Ireland's health chiefs are recommending the country enters a second nationwide lockdown for four weeks in a surprise move cabinet will discuss on Monday.
Ireland's National Public Health Emergency Team on Sunday urged a leap to the highest level of COVID-19 restrictions, Level 5 from current Level 2 controls in 24 of Ireland's 26 counties and stricter Level 3 measures in Dublin and Donegal.
The government has almost entirely adopted their health chiefs' advice throughout the pandemic but sources say a return to lockdown would have serious economic and societal impact.
Prime Minister Micheal Martin and the leaders of his two coalition partners will meet the country's chief medical officer on Monday ahead of a cabinet meeting.
Under level 5, people are asked to stay at home, except to exercise within 5 kilometres, with only essential retailers allowed to stay open. Unlike the first lockdown, schools and creches would not have to close.

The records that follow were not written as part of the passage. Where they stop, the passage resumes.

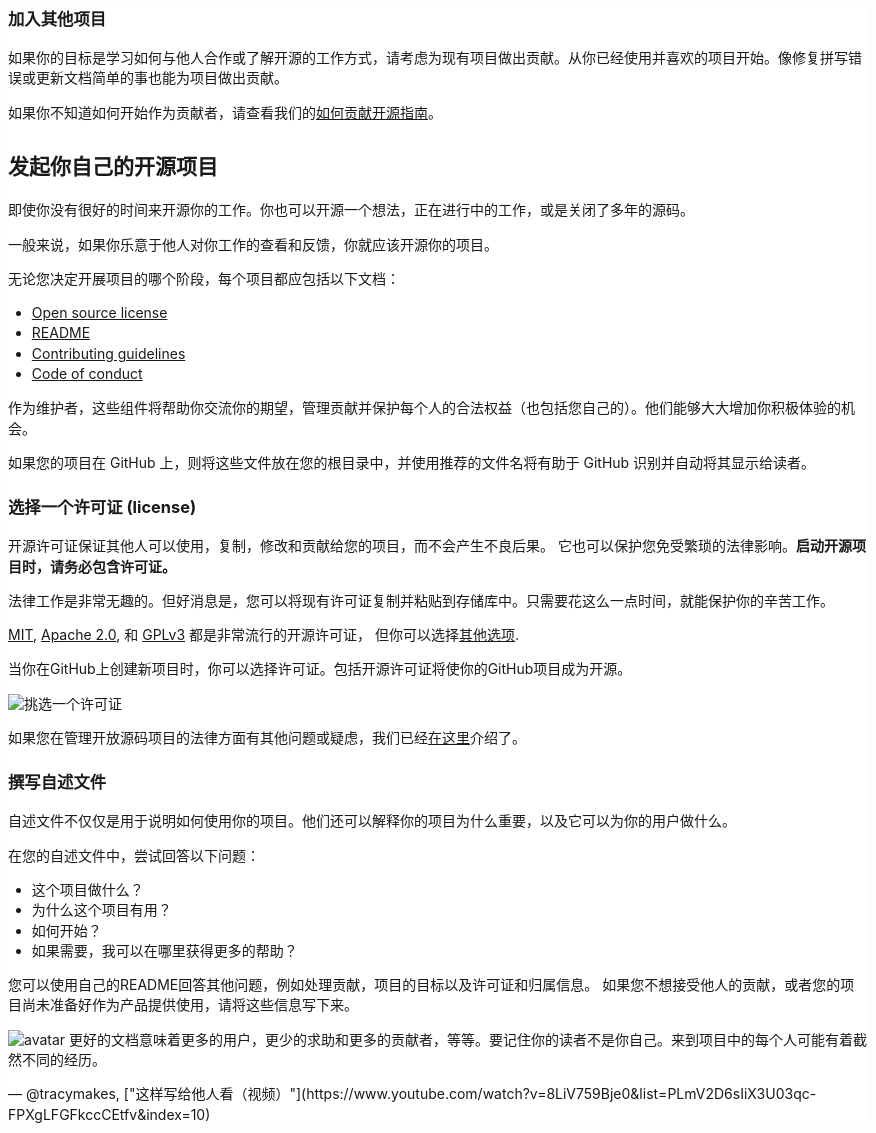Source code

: ### 加入其他项目

如果你的目标是学习如何与他人合作或了解开源的工作方式，请考虑为现有项目做出贡献。从你已经使用并喜欢的项目开始。像修复拼写错误或更新文档简单的事也能为项目做出贡献。

如果你不知道如何开始作为贡献者，请查看我们的[如何贡献开源指南](../how-to-contribute/)。

## 发起你自己的开源项目

即使你没有很好的时间来开源你的工作。你也可以开源一个想法，正在进行中的工作，或是关闭了多年的源码。

一般来说，如果你乐意于他人对你工作的查看和反馈，你就应该开源你的项目。

无论您决定开展项目的哪个阶段，每个项目都应包括以下文档：

* [Open source license](https://help.github.com/articles/open-source-licensing/#where-does-the-license-live-on-my-repository)
* [README](https://help.github.com/articles/create-a-repo/#commit-your-first-change)
* [Contributing guidelines](https://help.github.com/articles/setting-guidelines-for-repository-contributors/)
* [Code of conduct](../code-of-conduct/)

作为维护者，这些组件将帮助你交流你的期望，管理贡献并保护每个人的合法权益（也包括您自己的）。他们能够大大增加你积极体验的机会。

如果您的项目在 GitHub 上，则将这些文件放在您的根目录中，并使用推荐的文件名将有助于 GitHub 识别并自动将其显示给读者。

### 选择一个许可证 (license)

开源许可证保证其他人可以使用，复制，修改和贡献给您的项目，而不会产生不良后果。 它也可以保护您免受繁琐的法律影响。**启动开源项目时，请务必包含许可证。**

法律工作是非常无趣的。但好消息是，您可以将现有许可证复制并粘贴到存储库中。只需要花这么一点时间，就能保护你的辛苦工作。

[MIT](https://choosealicense.com/licenses/mit/), [Apache 2.0](https://choosealicense.com/licenses/apache-2.0/),  和 [GPLv3](https://choosealicense.com/licenses/gpl-3.0/) 都是非常流行的开源许可证， 但你可以选择[其他选项](https://choosealicense.com).

当你在GitHub上创建新项目时，你可以选择许可证。包括开源许可证将使你的GitHub项目成为开源。

![挑选一个许可证](/assets/images/starting-a-project/repository-license-picker.png)

如果您在管理开放源码项目的法律方面有其他问题或疑虑，我们已经[在这里](../legal/)介绍了。

### 撰写自述文件

自述文件不仅仅是用于说明如何使用你的项目。他们还可以解释你的项目为什么重要，以及它可以为你的用户做什么。

在您的自述文件中，尝试回答以下问题：

* 这个项目做什么？
* 为什么这个项目有用？
* 如何开始？
* 如果需要，我可以在哪里获得更多的帮助？

您可以使用自己的README回答其他问题，例如处理贡献，项目的目标以及许可证和归属信息。 如果您不想接受他人的贡献，或者您的项目尚未准备好作为产品提供使用，请将这些信息写下来。

<aside markdown="1" class="pquote">
  <img src="https://avatars.githubusercontent.com/tracymakes?s=180" class="pquote-avatar" alt="avatar">
更好的文档意味着更多的用户，更少的求助和更多的贡献者，等等。要记住你的读者不是你自己。来到项目中的每个人可能有着截然不同的经历。
  <p markdown="1" class="pquote-credit">
— @tracymakes, ["这样写给他人看（视频）"](https://www.youtube.com/watch?v=8LiV759Bje0&list=PLmV2D6sIiX3U03qc-FPXgLFGFkccCEtfv&index=10)
  </p>
</aside>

Like most of Europe, Ireland has seen a steady infections increase since the end of July after emerging slowly from one of Europe's most severe shutdowns.
It reported the highest number of daily cases since late April on Saturday.
However Ireland's 14-day cumulative case total of 104.6 per 100,000 people represents only the 14th-highest infection rate of 31 European countries monitored by the European Centre for Disease Control.
Europe's worst infection hotspot Spain has an infection rate three-times higher than Ireland and while it severely tightened confinement measures in hard-hit Madrid on Friday, restaurants, gyms and shops can still open at limited capacity.
Ireland has a relatively low hospital bed capacity compared to other European countries.
The number of hospitalised COVID-19 patients has risen steadily to 132 but peaked at 881 in April during the first lockdown.